Recent findings presented at the 2025 ASH Annual Meeting and Exposition reveal that circulating tumor DNA (ctDNA) status at the end of treatment (EOT) serves as a more accurate prognostic tool for event-free survival (EFS) outcomes in patients with lymphoma than traditional imaging methods such as PET-CT. The retrospective analysis indicates that patients classified as ctDNA minimal residual disease (MRD) negative experienced significantly better outcomes compared to those who were ctDNA MRD positive.
The study showed that the median EFS was not achieved in the ctDNA MRD-negative group (n = 49), while the median EFS for the ctDNA MRD-positive group (n = 19) was just 1.97 months. The adjusted hazard ratio for the difference between the two groups was a striking 22.43 (95% confidence interval [CI], 6.76-74.45; P < .0001). Furthermore, the 12- and 24-month hazard ratios in the ctDNA MRD-negative population were 0.83 (95% CI, 0.71-0.98) and 0.79 (95% CI, 0.64-0.96), respectively.
Dr. Natalie Galanina, lead study author and clinician investigator at UPMC Hillman Cancer Center in Pittsburgh, highlighted the importance of ctDNA, stating, “EOT ctDNA status can clarify ambiguous imaging results and enables earlier relapse detection.” She emphasized that ctDNA kinetics provide real-time insights into treatment responses and can help predict outcomes for CAR T-cell therapy.

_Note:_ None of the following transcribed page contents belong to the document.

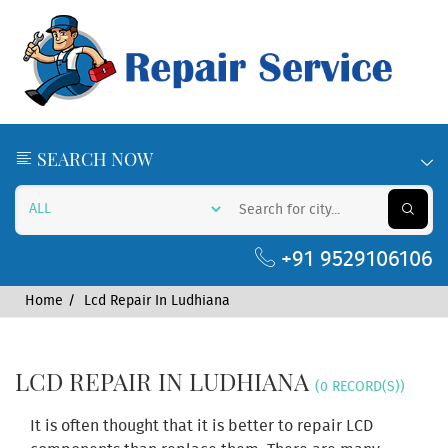
SEARCH NOW
+91 9529106106
Home
Lcd Repair In Ludhiana
LCD REPAIR IN LUDHIANA
(0 RECORD(S))
It is often thought that it is better to repair LCD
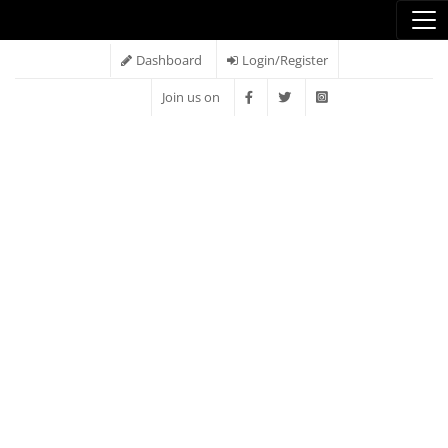
Dashboard
Login/Register
Join us on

To better understand the utility of ctDNA across various lymphoma subtypes, the research team collected data from patients with newly diagnosed or relapsed/refractory lymphoma across 14 subtypes. The cohort included 1,105 prospectively collected plasma samples from 144 patients. The demographics reflected a broad real-world population, with a median age of 61 years and a predominance of male patients (n = 77; 53%).
Patients in the study had varying stages of lymphoma, with most diagnosed at stage IV (n = 75; 56%). The analysis revealed that pretreatment ctDNA was detectable in an impressive 94% of patients. The median number of tumor molecules per milliliter was approximately 100 in aggressive lymphomas and around 20 in indolent lymphomas.

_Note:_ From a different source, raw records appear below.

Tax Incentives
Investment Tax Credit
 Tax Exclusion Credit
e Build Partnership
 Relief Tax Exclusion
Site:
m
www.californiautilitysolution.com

In comparing ctDNA with PET-CT, the findings were compelling. Patients with a negative PET-CT at EOT (n = 35) showed a median EFS that was not achieved, while those with a positive PET-CT (n = 25) had a median EFS of 5.16 months (adjusted HR, 8.68; 95% CI, 2.41-31.29; P = .0010). Conversely, those with negative ctDNA MRD (n = 44) had a median EFS that was not achieved, compared to 2.04 months for patients with positive ctDNA MRD (n = 16; adjusted HR, 49.77; 95% CI, 9.91-250.02; P < .0001). Galanina remarked on the clinical implications of these results, noting that patients who test PET-positive but ctDNA-negative may not require additional therapy. “Our data show that 75% of PET-positive MRD-negative patients do not progress, indicating they may not need further intervention,” she explained. The study also evaluated ctDNA clearance during frontline therapy, demonstrating its prognostic value across all lymphoma subtypes. Patients who cleared their ctDNA (n = 48) had a median EFS that was not achieved compared to 2.05 months for those who did not clear ctDNA (n = 12; adjusted HR, 8.57; 95% CI, 2.55-28.81; P = .0005).

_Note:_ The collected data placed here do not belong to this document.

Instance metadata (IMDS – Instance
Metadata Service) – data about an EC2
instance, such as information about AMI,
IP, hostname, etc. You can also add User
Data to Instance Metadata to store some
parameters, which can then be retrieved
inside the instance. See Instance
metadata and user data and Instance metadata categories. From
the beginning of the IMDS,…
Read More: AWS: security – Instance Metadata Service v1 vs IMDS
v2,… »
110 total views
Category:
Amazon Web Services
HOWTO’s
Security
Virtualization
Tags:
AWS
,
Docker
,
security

Dr. Galanina concluded by advocating for the integration of ctDNA testing into routine clinical practice. “MRD assessment supports the incorporation of ctDNA testing into the management and surveillance of lymphoma, allowing for more personalized care,” she said.
These findings underscore the growing potential of ctDNA as a vital tool in the prognosis and treatment of lymphoma, offering hope for improved patient outcomes in the future.